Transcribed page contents

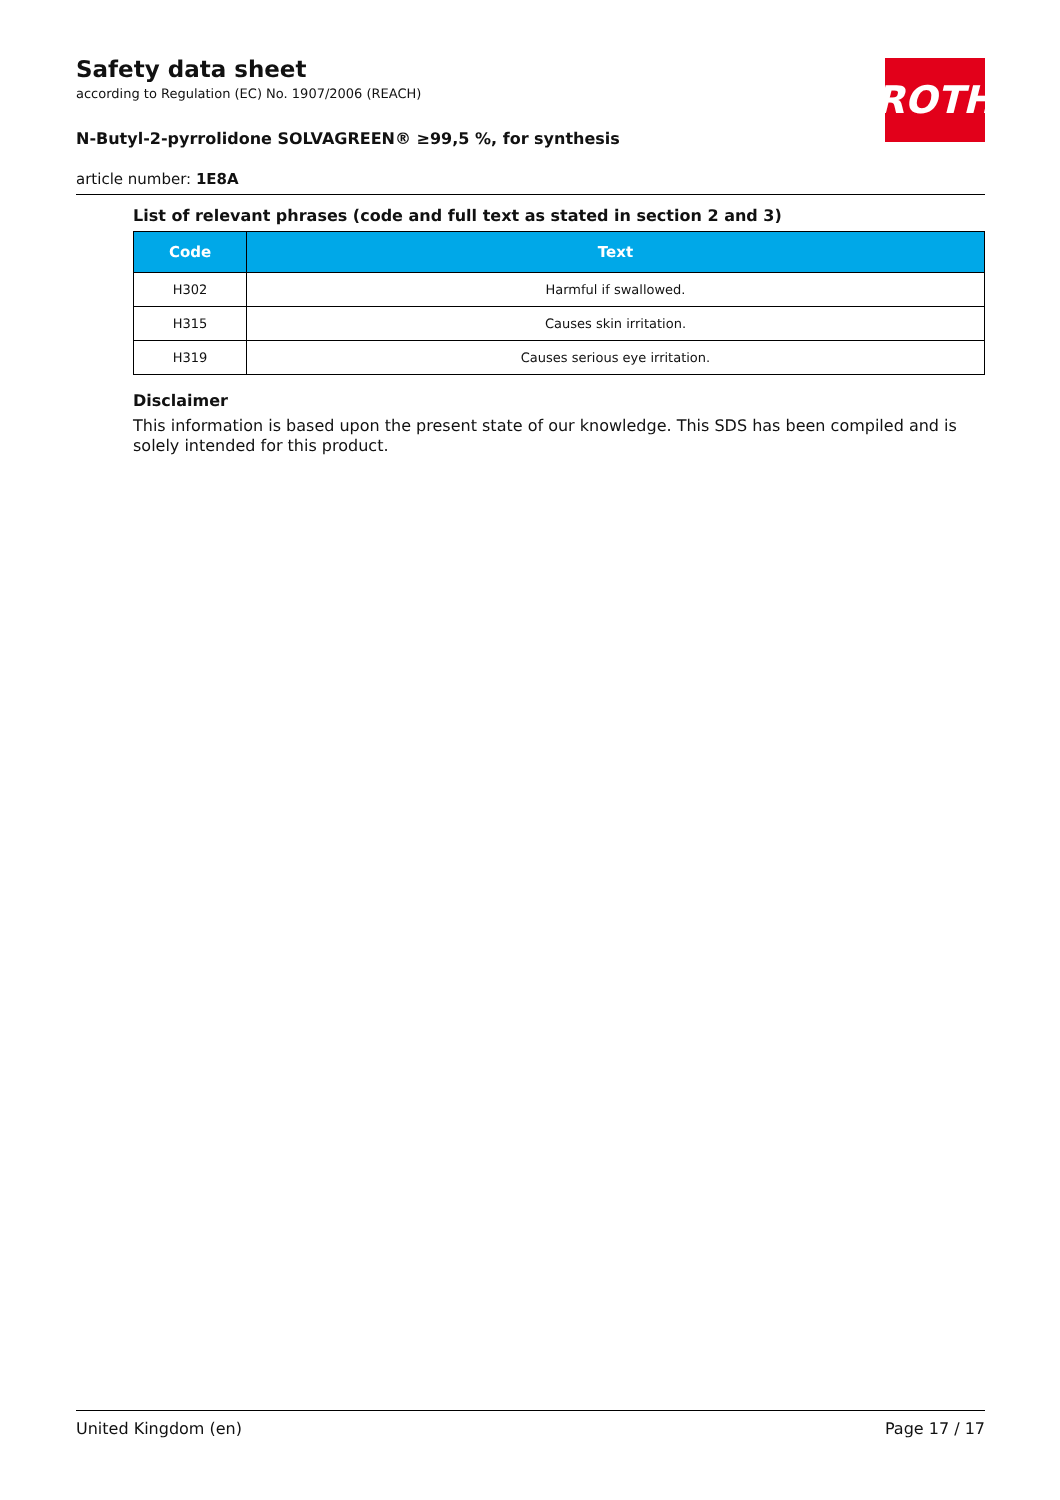ROTH
Safety data sheet
according to Regulation (EC) No. 1907/2006 (REACH)
N-Butyl-2-pyrrolidone SOLVAGREEN® ≥99,5 %, for synthesis
article number: 1E8A
List of relevant phrases (code and full text as stated in section 2 and 3)
| Code | Text |
| --- | --- |
| H302 | Harmful if swallowed. |
| H315 | Causes skin irritation. |
| H319 | Causes serious eye irritation. |
Disclaimer
This information is based upon the present state of our knowledge. This SDS has been compiled and is solely intended for this product.
United Kingdom (en) Page 17 / 17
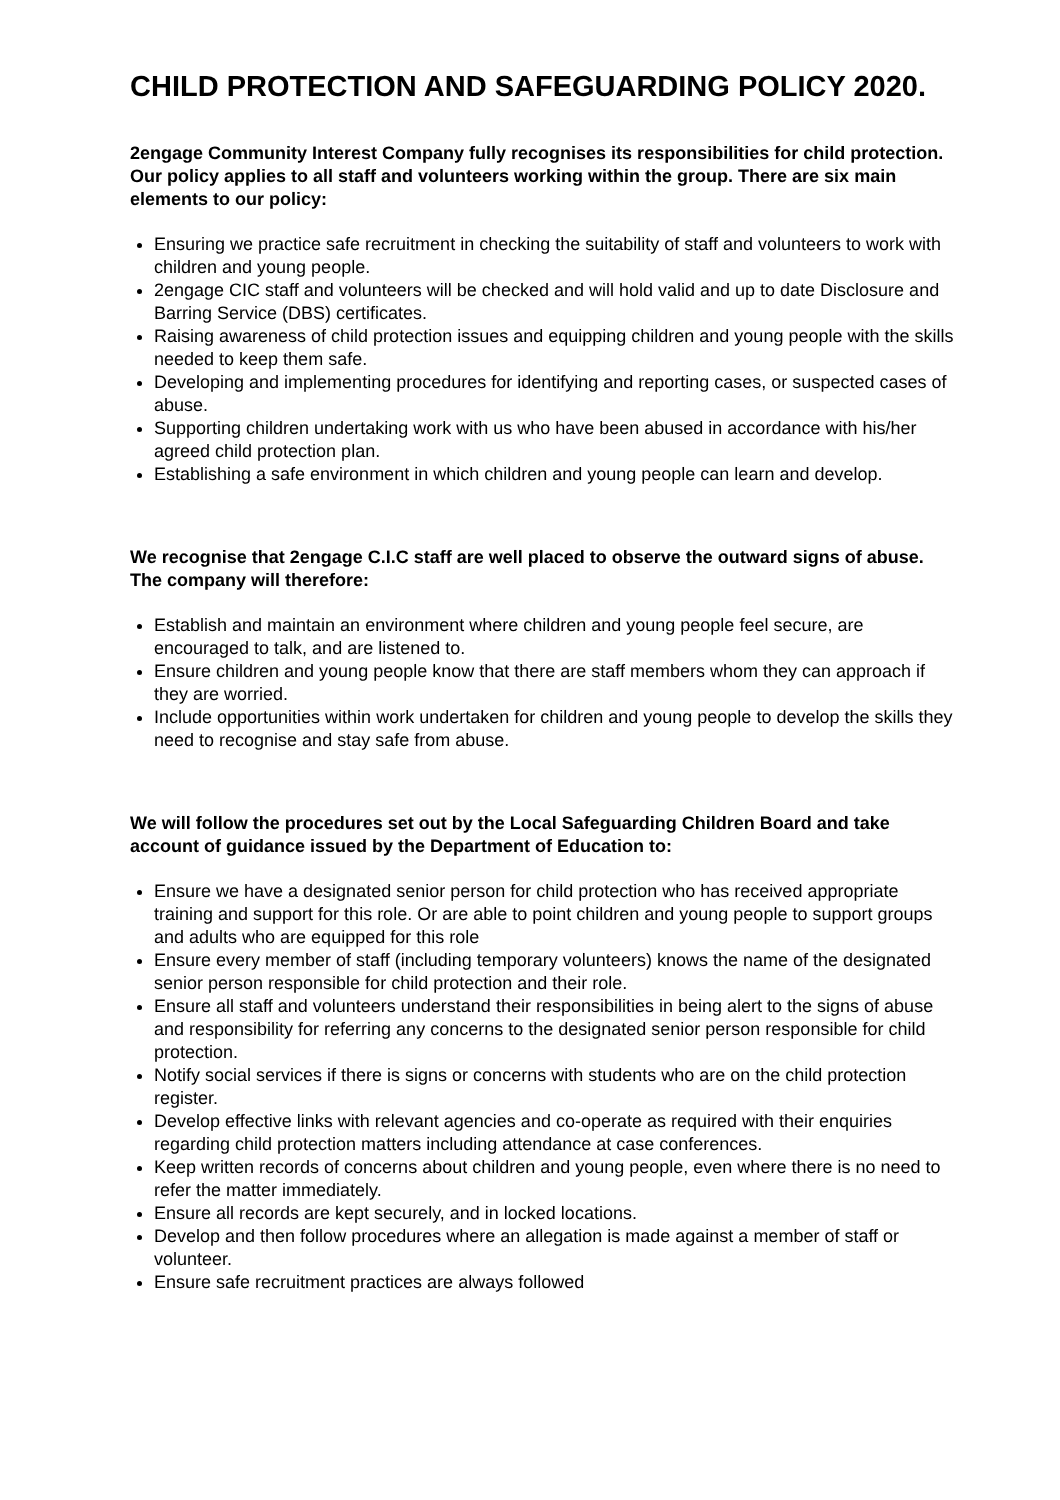CHILD PROTECTION AND SAFEGUARDING POLICY 2020.
2engage Community Interest Company fully recognises its responsibilities for child protection. Our policy applies to all staff and volunteers working within the group. There are six main elements to our policy:
Ensuring we practice safe recruitment in checking the suitability of staff and volunteers to work with children and young people.
2engage CIC staff and volunteers will be checked and will hold valid and up to date Disclosure and Barring Service (DBS) certificates.
Raising awareness of child protection issues and equipping children and young people with the skills needed to keep them safe.
Developing and implementing procedures for identifying and reporting cases, or suspected cases of abuse.
Supporting children undertaking work with us who have been abused in accordance with his/her agreed child protection plan.
Establishing a safe environment in which children and young people can learn and develop.
We recognise that 2engage C.I.C staff are well placed to observe the outward signs of abuse. The company will therefore:
Establish and maintain an environment where children and young people feel secure, are encouraged to talk, and are listened to.
Ensure children and young people know that there are staff members whom they can approach if they are worried.
Include opportunities within work undertaken for children and young people to develop the skills they need to recognise and stay safe from abuse.
We will follow the procedures set out by the Local Safeguarding Children Board and take account of guidance issued by the Department of Education to:
Ensure we have a designated senior person for child protection who has received appropriate training and support for this role. Or are able to point children and young people to support groups and adults who are equipped for this role
Ensure every member of staff (including temporary volunteers) knows the name of the designated senior person responsible for child protection and their role.
Ensure all staff and volunteers understand their responsibilities in being alert to the signs of abuse and responsibility for referring any concerns to the designated senior person responsible for child protection.
Notify social services if there is signs or concerns with students who are on the child protection register.
Develop effective links with relevant agencies and co-operate as required with their enquiries regarding child protection matters including attendance at case conferences.
Keep written records of concerns about children and young people, even where there is no need to refer the matter immediately.
Ensure all records are kept securely, and in locked locations.
Develop and then follow procedures where an allegation is made against a member of staff or volunteer.
Ensure safe recruitment practices are always followed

■ **The task**
Copy the records above exactly, from the first line through the line containing "Raising awareness of", and leave out the pictures.

■ **Exercise answer**
ROTH
Safety data sheet
according to Regulation (EC) No. 1907/2006 (REACH)
N-Butyl-2-pyrrolidone SOLVAGREEN® ≥99,5 %, for synthesis
article number: 1E8A
List of relevant phrases (code and full text as stated in section 2 and 3)
| Code | Text |
| --- | --- |
| H302 | Harmful if swallowed. |
| H315 | Causes skin irritation. |
| H319 | Causes serious eye irritation. |
Disclaimer
This information is based upon the present state of our knowledge. This SDS has been compiled and is solely intended for this product.
United Kingdom (en) Page 17 / 17
CHILD PROTECTION AND SAFEGUARDING POLICY 2020.
2engage Community Interest Company fully recognises its responsibilities for child protection. Our policy applies to all staff and volunteers working within the group. There are six main elements to our policy:
Ensuring we practice safe recruitment in checking the suitability of staff and volunteers to work with children and young people.
2engage CIC staff and volunteers will be checked and will hold valid and up to date Disclosure and Barring Service (DBS) certificates.
Raising awareness of child protection issues and equipping children and young people with the skills needed to keep them safe.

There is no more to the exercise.